> Aim of the exercise
Once you find the line with "analysis of benign", copy it and every line after it through the end of the entries below, exactly as written.

(Beginning of Records to process)

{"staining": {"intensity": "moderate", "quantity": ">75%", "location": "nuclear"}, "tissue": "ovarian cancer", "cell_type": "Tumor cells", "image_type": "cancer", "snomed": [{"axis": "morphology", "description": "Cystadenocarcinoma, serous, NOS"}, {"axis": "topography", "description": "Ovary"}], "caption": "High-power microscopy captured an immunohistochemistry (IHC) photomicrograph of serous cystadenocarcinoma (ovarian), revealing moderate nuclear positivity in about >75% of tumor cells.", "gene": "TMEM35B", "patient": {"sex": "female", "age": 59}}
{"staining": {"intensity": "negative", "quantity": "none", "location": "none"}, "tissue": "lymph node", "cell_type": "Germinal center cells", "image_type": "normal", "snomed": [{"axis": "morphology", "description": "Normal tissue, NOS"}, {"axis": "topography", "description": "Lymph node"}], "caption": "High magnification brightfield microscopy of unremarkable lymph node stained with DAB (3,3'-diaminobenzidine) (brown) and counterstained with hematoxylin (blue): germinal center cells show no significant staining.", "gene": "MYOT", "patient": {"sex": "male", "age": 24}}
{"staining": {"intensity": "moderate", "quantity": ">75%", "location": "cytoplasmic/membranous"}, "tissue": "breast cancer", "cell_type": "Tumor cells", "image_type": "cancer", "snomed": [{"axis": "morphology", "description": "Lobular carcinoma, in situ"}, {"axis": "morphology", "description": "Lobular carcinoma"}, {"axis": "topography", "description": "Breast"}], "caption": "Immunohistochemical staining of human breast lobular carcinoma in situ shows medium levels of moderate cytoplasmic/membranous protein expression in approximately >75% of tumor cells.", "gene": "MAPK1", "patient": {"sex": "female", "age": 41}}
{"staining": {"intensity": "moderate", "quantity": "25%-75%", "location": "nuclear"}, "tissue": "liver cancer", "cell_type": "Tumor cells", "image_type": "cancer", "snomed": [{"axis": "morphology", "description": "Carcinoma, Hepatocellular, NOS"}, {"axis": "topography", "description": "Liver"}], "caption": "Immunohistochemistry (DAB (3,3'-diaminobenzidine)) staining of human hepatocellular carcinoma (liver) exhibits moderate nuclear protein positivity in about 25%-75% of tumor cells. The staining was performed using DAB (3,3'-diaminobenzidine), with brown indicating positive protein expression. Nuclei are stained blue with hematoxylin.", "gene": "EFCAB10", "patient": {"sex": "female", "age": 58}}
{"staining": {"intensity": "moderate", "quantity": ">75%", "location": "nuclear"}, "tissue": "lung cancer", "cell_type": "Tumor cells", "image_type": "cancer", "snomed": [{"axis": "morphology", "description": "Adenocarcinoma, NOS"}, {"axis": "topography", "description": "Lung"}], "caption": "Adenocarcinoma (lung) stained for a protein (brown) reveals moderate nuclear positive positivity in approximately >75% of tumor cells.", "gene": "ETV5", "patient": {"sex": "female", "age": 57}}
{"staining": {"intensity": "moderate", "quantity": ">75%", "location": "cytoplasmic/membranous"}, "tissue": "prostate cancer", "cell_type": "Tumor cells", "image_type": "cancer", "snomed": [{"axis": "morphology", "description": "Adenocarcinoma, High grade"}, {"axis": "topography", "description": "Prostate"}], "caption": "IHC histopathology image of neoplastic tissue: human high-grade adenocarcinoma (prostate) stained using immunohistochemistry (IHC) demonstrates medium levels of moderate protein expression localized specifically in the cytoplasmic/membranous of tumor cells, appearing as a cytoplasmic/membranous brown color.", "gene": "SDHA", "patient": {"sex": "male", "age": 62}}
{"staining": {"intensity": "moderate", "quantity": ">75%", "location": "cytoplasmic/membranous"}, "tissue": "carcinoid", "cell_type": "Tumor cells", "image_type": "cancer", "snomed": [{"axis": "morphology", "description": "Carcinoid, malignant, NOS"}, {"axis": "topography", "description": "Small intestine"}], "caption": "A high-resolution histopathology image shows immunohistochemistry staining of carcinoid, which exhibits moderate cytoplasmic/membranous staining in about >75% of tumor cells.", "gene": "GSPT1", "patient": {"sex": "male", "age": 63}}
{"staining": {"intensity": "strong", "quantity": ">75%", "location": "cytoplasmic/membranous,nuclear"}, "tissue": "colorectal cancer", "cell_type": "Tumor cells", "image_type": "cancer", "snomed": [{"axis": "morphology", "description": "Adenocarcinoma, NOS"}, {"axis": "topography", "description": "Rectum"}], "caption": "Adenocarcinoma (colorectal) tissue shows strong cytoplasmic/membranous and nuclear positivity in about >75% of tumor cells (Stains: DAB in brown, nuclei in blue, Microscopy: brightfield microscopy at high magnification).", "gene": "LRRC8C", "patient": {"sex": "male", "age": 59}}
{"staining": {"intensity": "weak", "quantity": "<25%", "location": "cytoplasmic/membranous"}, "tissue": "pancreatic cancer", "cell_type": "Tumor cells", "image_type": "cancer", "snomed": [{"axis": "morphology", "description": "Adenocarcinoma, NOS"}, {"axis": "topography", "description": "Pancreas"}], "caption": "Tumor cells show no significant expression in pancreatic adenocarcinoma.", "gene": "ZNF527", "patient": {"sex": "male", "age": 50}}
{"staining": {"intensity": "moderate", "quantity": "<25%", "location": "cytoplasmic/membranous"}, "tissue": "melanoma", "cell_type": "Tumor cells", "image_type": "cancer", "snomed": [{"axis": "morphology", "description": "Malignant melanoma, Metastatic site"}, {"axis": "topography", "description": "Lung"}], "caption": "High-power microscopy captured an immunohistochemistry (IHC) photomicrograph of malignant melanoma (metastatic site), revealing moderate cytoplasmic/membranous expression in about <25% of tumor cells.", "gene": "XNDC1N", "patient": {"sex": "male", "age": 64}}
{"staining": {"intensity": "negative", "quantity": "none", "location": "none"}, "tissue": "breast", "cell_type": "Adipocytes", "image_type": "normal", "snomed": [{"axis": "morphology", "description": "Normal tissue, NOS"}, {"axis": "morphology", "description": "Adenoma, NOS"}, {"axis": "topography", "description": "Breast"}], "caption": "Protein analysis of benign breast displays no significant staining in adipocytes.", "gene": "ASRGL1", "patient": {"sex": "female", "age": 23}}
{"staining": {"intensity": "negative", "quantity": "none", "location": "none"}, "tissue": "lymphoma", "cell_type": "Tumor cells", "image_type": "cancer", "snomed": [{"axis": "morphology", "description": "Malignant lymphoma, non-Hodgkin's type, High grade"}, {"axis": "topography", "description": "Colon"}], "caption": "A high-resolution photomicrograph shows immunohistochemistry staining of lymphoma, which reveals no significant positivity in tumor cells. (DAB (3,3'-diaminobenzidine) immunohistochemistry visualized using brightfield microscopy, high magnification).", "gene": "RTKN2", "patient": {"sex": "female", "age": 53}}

(End of Records to process)

> Result for this exercise
{"staining": {"intensity": "negative", "quantity": "none", "location": "none"}, "tissue": "breast", "cell_type": "Adipocytes", "image_type": "normal", "snomed": [{"axis": "morphology", "description": "Normal tissue, NOS"}, {"axis": "morphology", "description": "Adenoma, NOS"}, {"axis": "topography", "description": "Breast"}], "caption": "Protein analysis of benign breast displays no significant staining in adipocytes.", "gene": "ASRGL1", "patient": {"sex": "female", "age": 23}}
{"staining": {"intensity": "negative", "quantity": "none", "location": "none"}, "tissue": "lymphoma", "cell_type": "Tumor cells", "image_type": "cancer", "snomed": [{"axis": "morphology", "description": "Malignant lymphoma, non-Hodgkin's type, High grade"}, {"axis": "topography", "description": "Colon"}], "caption": "A high-resolution photomicrograph shows immunohistochemistry staining of lymphoma, which reveals no significant positivity in tumor cells. (DAB (3,3'-diaminobenzidine) immunohistochemistry visualized using brightfield microscopy, high magnification).", "gene": "RTKN2", "patient": {"sex": "female", "age": 53}}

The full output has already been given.